Your instructions
Return exactly the lines of the records below, starting at the line that contains "Non-Proprietary User Agreement" and ending at the line that contains "DELIVERED UNDER THIS AGREEMENT.", with both of those lines kept.

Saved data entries
------------------------------------------------------------------------

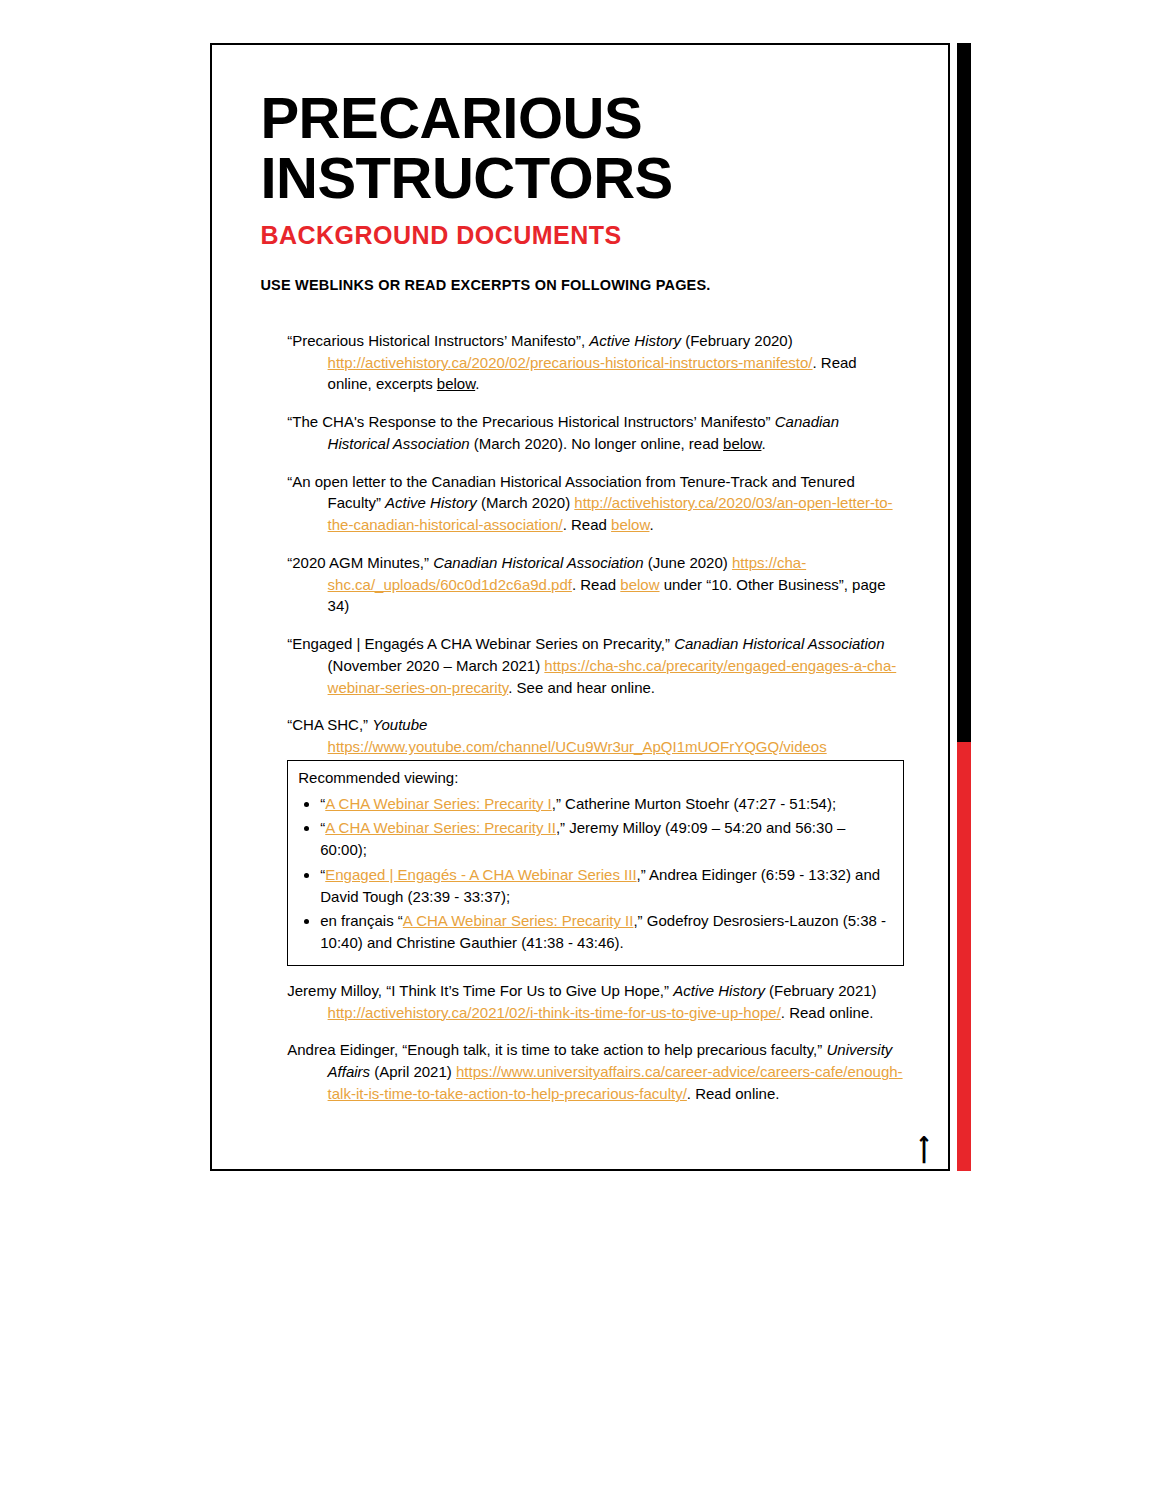Precarious
Instructors
Background Documents
Use weblinks or read excerpts on following pages.
“Precarious Historical Instructors’ Manifesto”, Active History (February 2020) http://activehistory.ca/2020/02/precarious-historical-instructors-manifesto/. Read online, excerpts below.
“The CHA's Response to the Precarious Historical Instructors’ Manifesto” Canadian Historical Association (March 2020). No longer online, read below.
“An open letter to the Canadian Historical Association from Tenure-Track and Tenured Faculty” Active History (March 2020) http://activehistory.ca/2020/03/an-open-letter-to-the-canadian-historical-association/. Read below.
“2020 AGM Minutes,” Canadian Historical Association (June 2020) https://cha-shc.ca/_uploads/60c0d1d2c6a9d.pdf. Read below under “10. Other Business”, page 34)
“Engaged | Engagés A CHA Webinar Series on Precarity,” Canadian Historical Association (November 2020 – March 2021) https://cha-shc.ca/precarity/engaged-engages-a-cha-webinar-series-on-precarity. See and hear online.
“CHA SHC,” Youtube https://www.youtube.com/channel/UCu9Wr3ur_ApQI1mUOFrYQGQ/videos
Recommended viewing:
“A CHA Webinar Series: Precarity I,” Catherine Murton Stoehr (47:27 - 51:54);
“A CHA Webinar Series: Precarity II,” Jeremy Milloy (49:09 – 54:20 and 56:30 – 60:00);
“Engaged | Engagés - A CHA Webinar Series III,” Andrea Eidinger (6:59 - 13:32) and David Tough (23:39 - 33:37);
en français “A CHA Webinar Series: Precarity II,” Godefroy Desrosiers-Lauzon (5:38 - 10:40) and Christine Gauthier (41:38 - 43:46).
Jeremy Milloy, “I Think It’s Time For Us to Give Up Hope,” Active History (February 2021) http://activehistory.ca/2021/02/i-think-its-time-for-us-to-give-up-hope/. Read online.
Andrea Eidinger, “Enough talk, it is time to take action to help precarious faculty,” University Affairs (April 2021) https://www.universityaffairs.ca/career-advice/careers-cafe/enough-talk-it-is-time-to-take-action-to-help-precarious-faculty/. Read online.
⟶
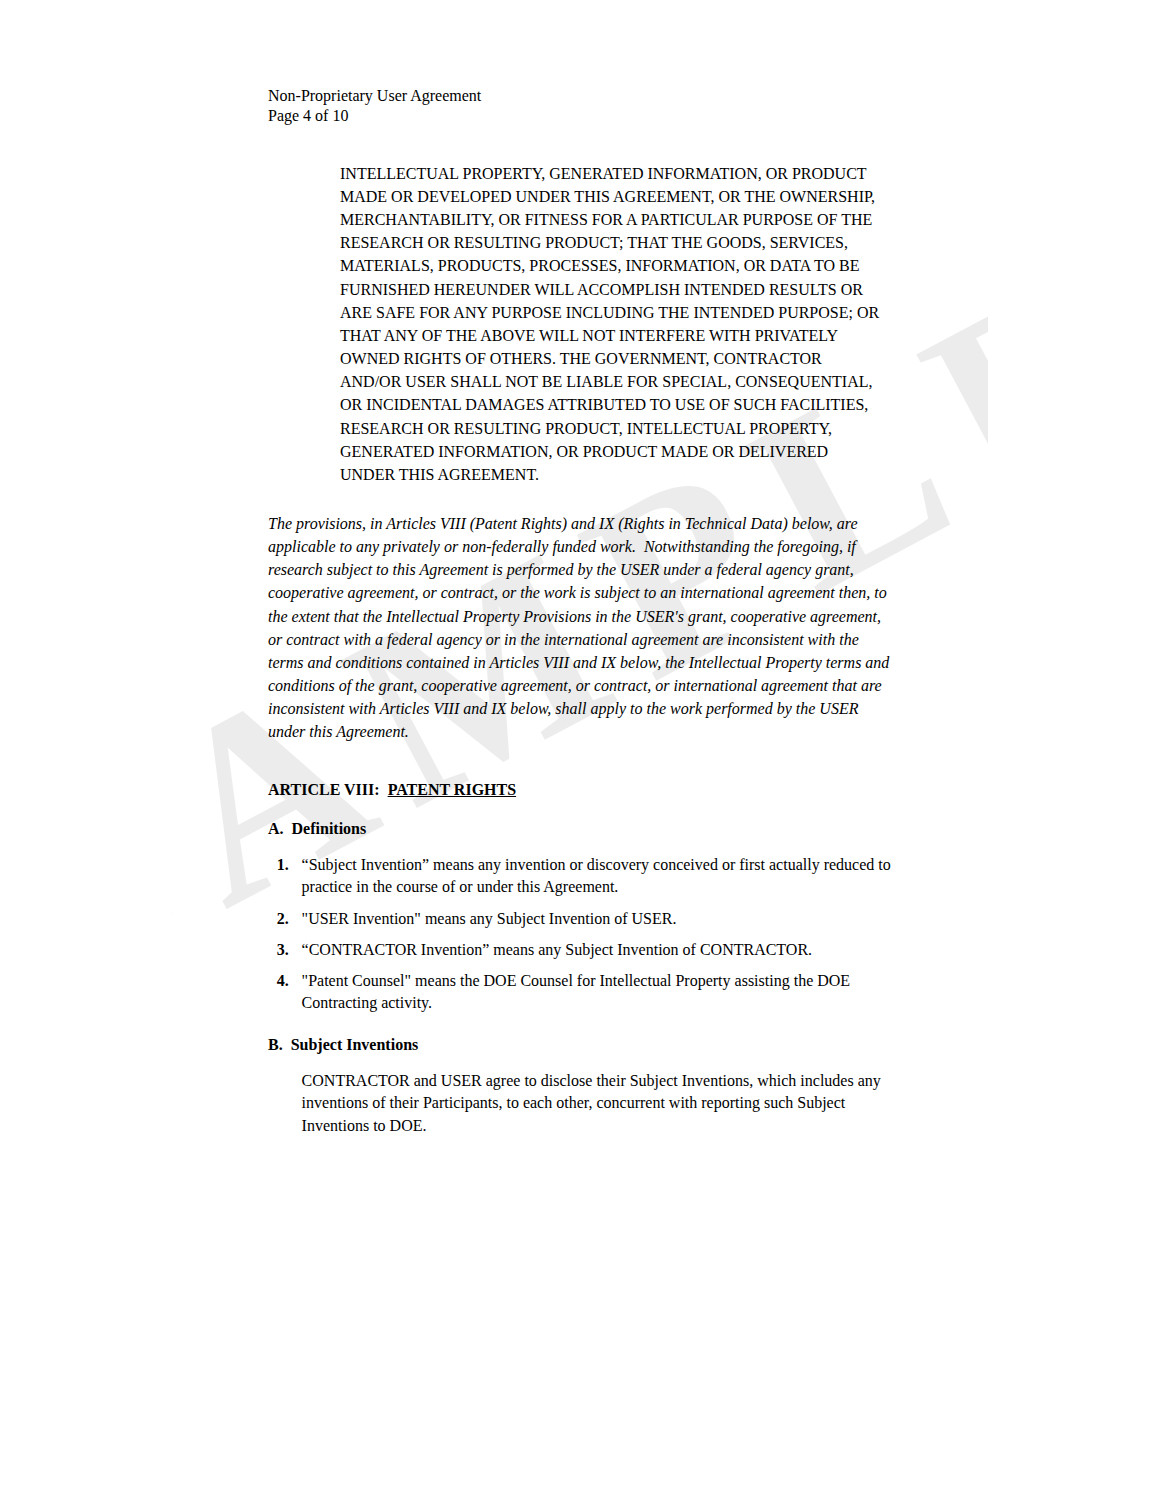SAMPLE
Non-Proprietary User Agreement
Page 4 of 10
INTELLECTUAL PROPERTY, GENERATED INFORMATION, OR PRODUCT MADE OR DEVELOPED UNDER THIS AGREEMENT, OR THE OWNERSHIP, MERCHANTABILITY, OR FITNESS FOR A PARTICULAR PURPOSE OF THE RESEARCH OR RESULTING PRODUCT; THAT THE GOODS, SERVICES, MATERIALS, PRODUCTS, PROCESSES, INFORMATION, OR DATA TO BE FURNISHED HEREUNDER WILL ACCOMPLISH INTENDED RESULTS OR ARE SAFE FOR ANY PURPOSE INCLUDING THE INTENDED PURPOSE; OR THAT ANY OF THE ABOVE WILL NOT INTERFERE WITH PRIVATELY OWNED RIGHTS OF OTHERS. THE GOVERNMENT, CONTRACTOR AND/OR USER SHALL NOT BE LIABLE FOR SPECIAL, CONSEQUENTIAL, OR INCIDENTAL DAMAGES ATTRIBUTED TO USE OF SUCH FACILITIES, RESEARCH OR RESULTING PRODUCT, INTELLECTUAL PROPERTY, GENERATED INFORMATION, OR PRODUCT MADE OR DELIVERED UNDER THIS AGREEMENT.
The provisions, in Articles VIII (Patent Rights) and IX (Rights in Technical Data) below, are applicable to any privately or non-federally funded work. Notwithstanding the foregoing, if research subject to this Agreement is performed by the USER under a federal agency grant, cooperative agreement, or contract, or the work is subject to an international agreement then, to the extent that the Intellectual Property Provisions in the USER's grant, cooperative agreement, or contract with a federal agency or in the international agreement are inconsistent with the terms and conditions contained in Articles VIII and IX below, the Intellectual Property terms and conditions of the grant, cooperative agreement, or contract, or international agreement that are inconsistent with Articles VIII and IX below, shall apply to the work performed by the USER under this Agreement.
ARTICLE VIII: PATENT RIGHTS
A. Definitions
1.“Subject Invention” means any invention or discovery conceived or first actually reduced to practice in the course of or under this Agreement.
2."USER Invention" means any Subject Invention of USER.
3.“CONTRACTOR Invention” means any Subject Invention of CONTRACTOR.
4."Patent Counsel" means the DOE Counsel for Intellectual Property assisting the DOE Contracting activity.
B. Subject Inventions
CONTRACTOR and USER agree to disclose their Subject Inventions, which includes any inventions of their Participants, to each other, concurrent with reporting such Subject Inventions to DOE.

------------------------------------------------------------------------

Answer for this exercise
Non-Proprietary User Agreement
Page 4 of 10
INTELLECTUAL PROPERTY, GENERATED INFORMATION, OR PRODUCT MADE OR DEVELOPED UNDER THIS AGREEMENT, OR THE OWNERSHIP, MERCHANTABILITY, OR FITNESS FOR A PARTICULAR PURPOSE OF THE RESEARCH OR RESULTING PRODUCT; THAT THE GOODS, SERVICES, MATERIALS, PRODUCTS, PROCESSES, INFORMATION, OR DATA TO BE FURNISHED HEREUNDER WILL ACCOMPLISH INTENDED RESULTS OR ARE SAFE FOR ANY PURPOSE INCLUDING THE INTENDED PURPOSE; OR THAT ANY OF THE ABOVE WILL NOT INTERFERE WITH PRIVATELY OWNED RIGHTS OF OTHERS. THE GOVERNMENT, CONTRACTOR AND/OR USER SHALL NOT BE LIABLE FOR SPECIAL, CONSEQUENTIAL, OR INCIDENTAL DAMAGES ATTRIBUTED TO USE OF SUCH FACILITIES, RESEARCH OR RESULTING PRODUCT, INTELLECTUAL PROPERTY, GENERATED INFORMATION, OR PRODUCT MADE OR DELIVERED UNDER THIS AGREEMENT.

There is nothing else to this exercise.